§ WHAT TO DO:
Your output should be exactly the lines from the one containing "thumb mcp: (886, 476)" through the final line of the following data, please, with no pictures.

RECORD EXCERPTS below:

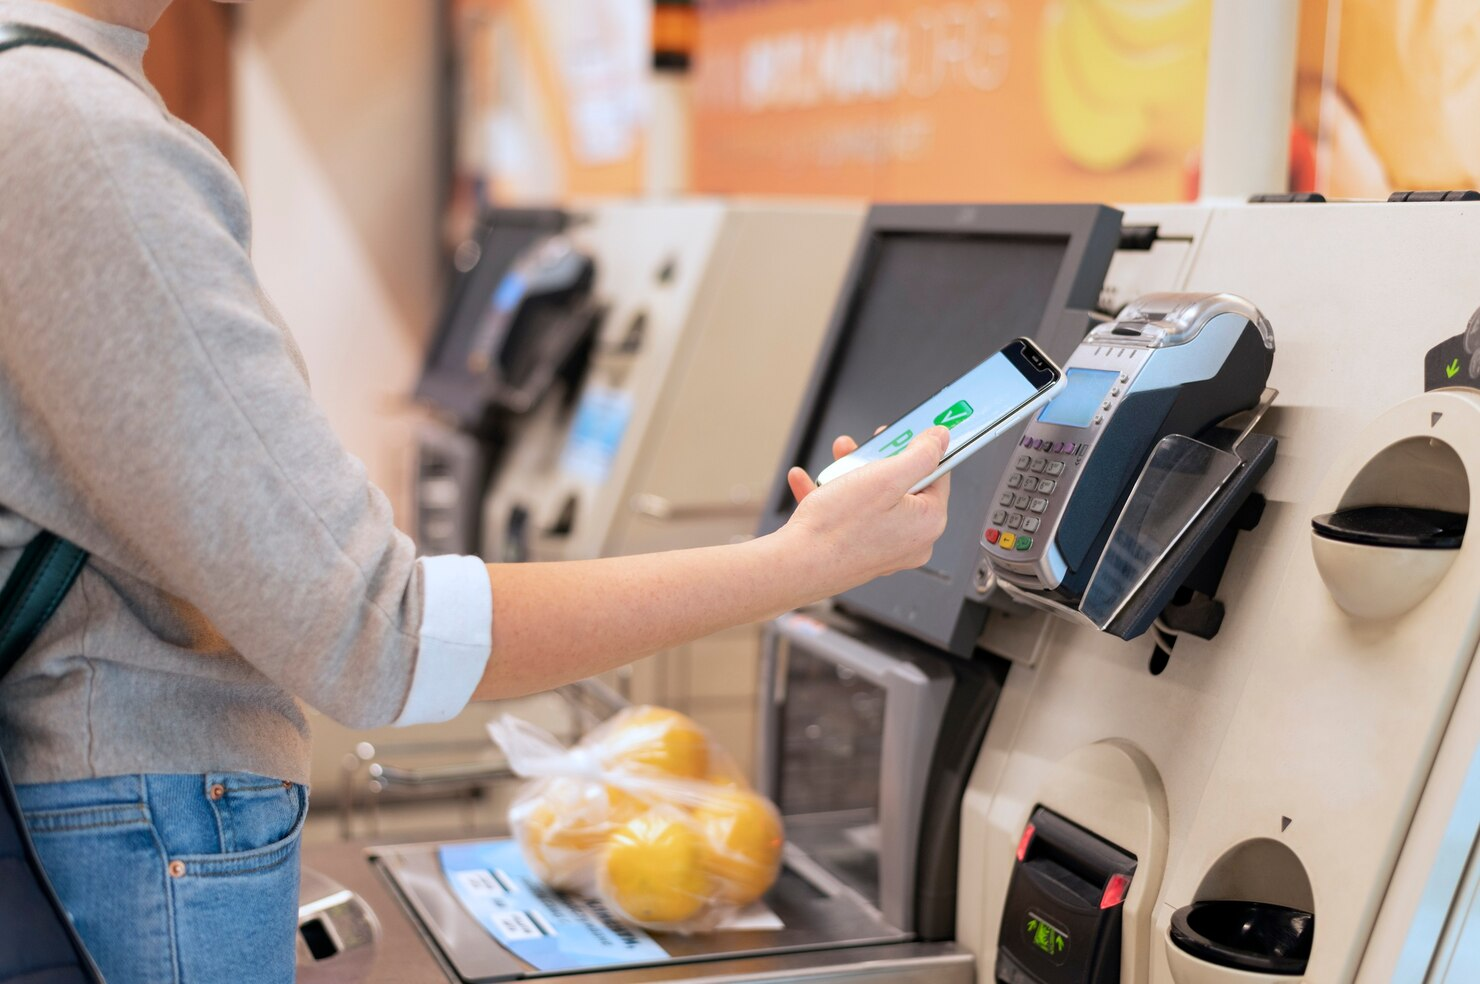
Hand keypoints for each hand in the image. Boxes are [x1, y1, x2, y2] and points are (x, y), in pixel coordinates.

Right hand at [778, 425, 951, 597]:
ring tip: (832, 463)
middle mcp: (912, 541)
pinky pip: (851, 518)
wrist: (796, 566)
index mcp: (929, 522)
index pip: (937, 474)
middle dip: (876, 461)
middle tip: (860, 447)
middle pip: (903, 486)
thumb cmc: (838, 527)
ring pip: (873, 500)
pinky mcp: (860, 554)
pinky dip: (832, 498)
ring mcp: (886, 550)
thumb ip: (921, 454)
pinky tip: (807, 482)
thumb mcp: (886, 476)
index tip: (901, 434)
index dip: (918, 448)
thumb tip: (941, 438)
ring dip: (850, 476)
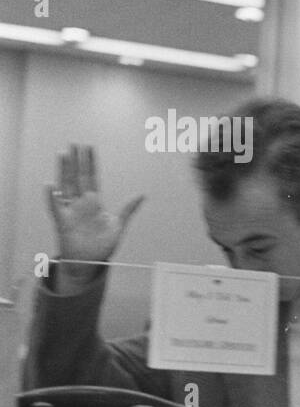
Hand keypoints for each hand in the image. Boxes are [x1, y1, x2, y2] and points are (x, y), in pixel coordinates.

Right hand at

End of RECORD EXCERPTS.

§ YOUR RESPONSE:
thumb mcp: (886, 476)
index tip: (901, 434)
index dip: (918, 448)
thumb tip: (941, 438)
ring dip: (850, 476)
Hand keypoints for each hand in the image. Boxes are [x1, y1, x2, y2] and points are (x, y), in pixel coordinates.

Right hand at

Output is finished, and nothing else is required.